Every once in a while, you will come across a single tree in the forest that got broken and grew anyway towards the sunlight.
In Poland, there is a whole forest of these individual crooked trees that recovered. There are 400 trees that experienced a cataclysm and then grew back…together. That’s us.
- Growing, and
- Working Together.
What do you mean by “Sensitive People?”
Sensitive people are people who have no choice but to create a specialized environment in which they can thrive. When modern life normalizes elements that feel like an assault on the senses, Sensitive people need to create micro-environments that allow them to recover from simply being in that world.
Types of Sensitivity
Environmental Sensitivity– While the prevalence of 80,000 new chemicals in our environment since 1945 is “normal” There are a significant proportion of the population who have to avoid them as much as possible to stay healthy and productive.

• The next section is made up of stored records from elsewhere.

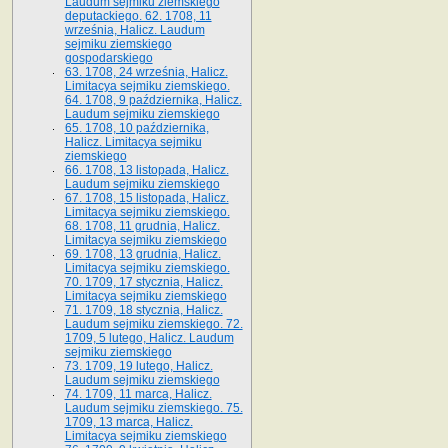
Laudum sejmiku ziemskiego
deputackiego. 62. 1708, 11
września, Halicz. Laudum
sejmiku ziemskiego
gospodarskiego
63. 1708, 24 września, Halicz.
Limitacya sejmiku ziemskiego.
64. 1708, 9 października, Halicz.
Laudum sejmiku ziemskiego
65­. 1708, 10 października,
Halicz. Limitacya sejmiku
ziemskiego
66. 1708, 13 listopada, Halicz.
Laudum sejmiku ziemskiego
67. 1708, 15 listopada, Halicz.
Limitacya sejmiku ziemskiego.
68. 1708, 11 grudnia, Halicz.
Limitacya sejmiku ziemskiego
69. 1708, 13 grudnia, Halicz.
Limitacya sejmiku ziemskiego.
70. 1709, 17 stycznia, Halicz.
Limitacya sejmiku ziemskiego
71. 1709, 18 stycznia, Halicz.
Laudum sejmiku ziemskiego. 72.
1709, 5 lutego, Halicz. Laudum
sejmiku ziemskiego
73. 1709, 19 lutego, Halicz.
Laudum sejmiku ziemskiego
74. 1709, 11 marca, Halicz.
Laudum sejmiku ziemskiego. 75.
1709, 13 marca, Halicz.
Limitacya sejmiku ziemskiego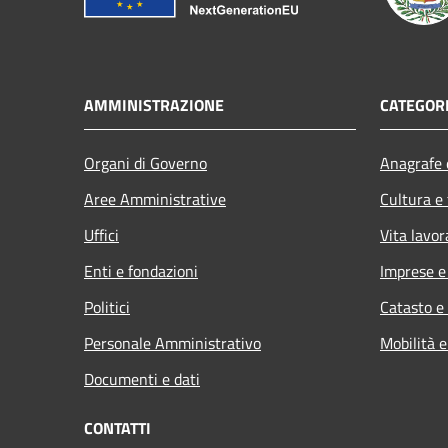
AMMINISTRAZIONE
CATEGORI
Organi di Governo
Anagrafe e
Aree Amministrative
Cultura e
Uffici
Vita lavor
Enti e fondazioni
Imprese 
Politici
Catasto e
Personale Amministrativo
Mobilità e
Documenti e dati
CONTATTI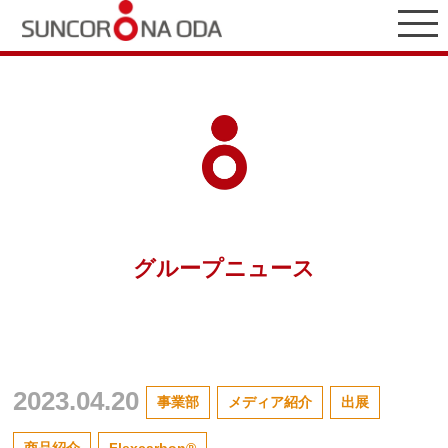
グループニュース
2023.04.20
事業部
メディア紹介
出展
商品紹介
Flexcarbon®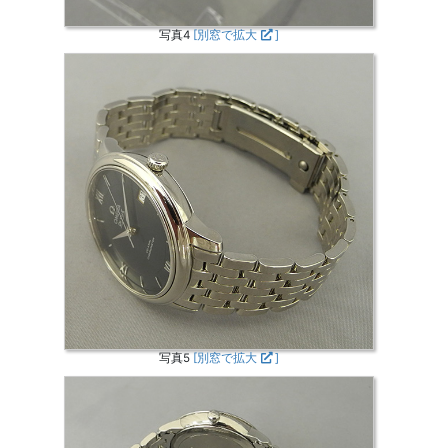
写真4
[別窓で拡大
]
写真5
[別窓で拡大
]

This vulnerability is genetic, so modifying environment is mandatory. There is an acute, humanitarian need to provide housing for this growing population, as they are physically unable to stay healthy in conventionally built housing.
Sensory Overwhelm– For the neurodivergent population, there is often a neurological imperative to limit sounds, smells, lighting and certain tactile materials in order to protect equilibrium.
Highly Sensitive Person (HSP)– HSPs need to modulate sensory and emotional input and need to avoid exposure to stress and violence in media in order to regulate equilibrium, but can enjoy extreme subtleties in music, food, art and nature.